Through exegesis (see a post by Steve, at “Theological Musings“, called “Exegesis vs. Eisegesis“) we can attempt to understand what the authors of Scripture were teaching in a certain passage. This understanding becomes our point of reference. This point of reference is based strictly on the the text of Scripture, not on what we believe, but on what the text actually says.
By exegeting other related passages we can beging to add other points of reference. But, once we have exegeted all of the passages of Scripture related to a certain topic, we have many points of reference: some fairly close together, others are not as close. The question now becomes, how are we going to connect those points of reference? How are we going to connect the dots?
For example, my favorite topic is the meeting of the church. What should happen when the church gathers together? There is no book or even chapter that tells us exactly what should happen and how it should happen, who does what and who doesn’t, where can we meet, when do we meet… None of the biblical authors wrote a complete description of the gathering of the church. However, we do have points of reference. As we exegete 1 Corinthians 14, Hebrews 10:24-25, several passages in Acts, etc. we find points of reference about the gathering of the church. Now, what do we do with these points of reference?
How do we live in the space between the dots? I’m not talking about the points of reference themselves. If Scripture speaks to a certain issue, then we, as servants of our Lord, should obey. So, I am not talking about living around the dots; I’m talking about living in the space between the points of reference – in the spaces where Scripture does not specifically speak, or if it does speak, it seems incomplete.
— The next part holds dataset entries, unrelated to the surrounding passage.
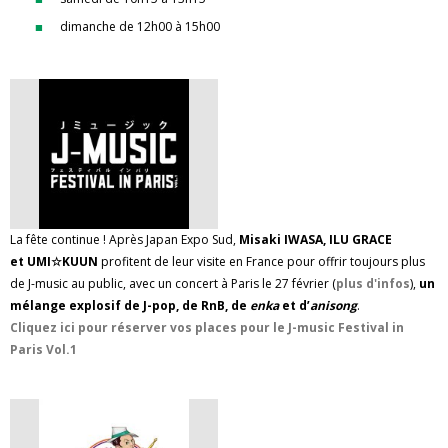
dimanche de 12h00 à 15h00
La fête continue ! Après Japan Expo Sud,
Misaki IWASA, ILU GRACE
et UMI☆KUUN
profitent de leur visite en France pour offrir toujours plus
de J-music au public, avec un concert à Paris le 27 février (
plus d'infos
),
un
mélange explosif de J-pop, de RnB, de
enka
et d’
anisong
.
Cliquez ici pour réserver vos places pour le J-music Festival in
Paris Vol.1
It is normal for us to draw lines connecting the dots. We like to have everything spelled out for us. In fact, for the past two thousand years, many systematic theologians have attempted to do just that: connect the dots. Many of these systems have been very complete, spelling out exactly how a believer should live and believe in any circumstance. Many of these systems are also quite true to Scripture: that is, where Scripture speaks to an issue, many systems intersect Scripture. But, what about an issues where Scripture does not speak? Or what about the spaces “between the dots” where Scripture speaks?
My next post will continue to examine this issue of hermeneutics. In the meantime, I ask you, how do we live in the space between the dots? How do we live in the areas between the points of reference that Scripture gives us? Or, are there no spaces between the points of reference?